Da una parte Toback & Baldwin fanno spiritosamente i Gianni e Pinotto della situazione, e hanno così inanellato interviste a produttori di ogni risma e stomaco, fingendo di cercar finanziamenti per un loro progetto e dando così nel frattempo un quadro più che realistico, scandaloso e divertente, di come si mette insieme un film. Di come si possa cambiare tutto un concept per le bizze di un finanziatore di Abu Dhabi (“è un emirato? Ma anche New York è un emirato” commenterà il regista). Di come non interessa affatto ai più l'aspetto artistico e culturale - i tycoons ossessionati dal rischio delle immagini innovative ma che le immagini le conoscevano - non abitano più qui, ma solo il profitto sicuro. “Volete 50 milioni di dollari? Ma un film con Baldwin non vale sul mercato che un budget di 5 milioni di dollari, al giorno d'oggi. Certo ci fossero Gosling e Chastain, la cosa cambierebbe”....

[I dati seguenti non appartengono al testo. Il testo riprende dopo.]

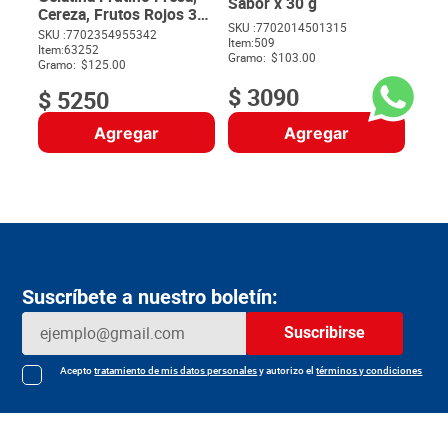
Sabor x 30 g
Cereza, Frutos Rojos 3
SKU :
7702014501315
unds x 14 g c/u
SKU :
7702354955342
Item
:
509
$
Item
:
63252
Gramo:
$103.00
Gramo:
$125.00
$
3090
$
5250
Agregar
Agregar
Suscríbete a nuestro boletín:
Suscribirse
Acepto
tratamiento de mis datos personales
y autorizo el
términos y condiciones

Dall'altra parte la strana coppia, sostenuta da una colonna sonora colta, griffata Shostakovich, hanno discusso di arte, di forme, di festival e anche del rapporto tra cinema e morte (il cinema è la morte al lavoro 24 fotogrammi al secondo, si diceva, ma oggi che il digitale non ha più i fotogrammi?), con i cineasti più interessanti presenti nell'edizione 65: Bernardo Bertolucci (che ricorda come sia entrato per caso nel cinema, Pasolini abitava nello stesso suo palazzo e i due si scambiavano corrispondenze poetiche, quando a un certo punto lo ha nominato suo aiuto regista per Accattone: “Ma io non sono mai stato su un set” e Pasolini “Neanche io”), Francis Ford Coppola (che non ama troppo Cannes, anzi trova detestabile l'ambiente, con le sue gerarchie, i premi, e ricorda di avere pure buttato all'aria qui i suoi sei oscar per il Padrino), Roman Polanski (ancora innamorato della scuola di cinema di Lodz e della bellezza sconvogente dei laghi Mazuri, dove ha ambientato il Coltello nell'acqua ed è ancora perplesso per la “contestazione” del 68), Martin Scorsese (che illustra la difficoltà di una scena magistrale con Joe Pesci in Good Fellas), e Ryan Goslin, Jessica Chastain, James Caan, Berenice Bejo...
La parte divertente, quasi alla Michael Moore, è la prima, la ricerca spasmodica di un partner produttivo per un fantomatico film d'azione e sesso da ambientare nell'Iraq della guerra, titolo Ultimo tango sul Tigri. E dunque quando si inventano appuntamenti con il gotha e il gotha bis della produzione internazionale, da Medavoy (ex Orion) a Jeremy Thomas (il braccio produttivo dei kolossal di Bertolucci), da Katzenberg (che sta dietro a Shrek) a Marc Damon, l'ex figlioccio di Corman, oggi nel grande business. La parte più teorica è nell'interessante confronto tra i cineasti, le loro poetiche, il loro differente modo di sconfiggere la morte con l'eternità delle loro opere. Fino al ciak finale di Toback. Ogni vita finisce nel nero, all'improvviso. Proprio come in un 'the end'.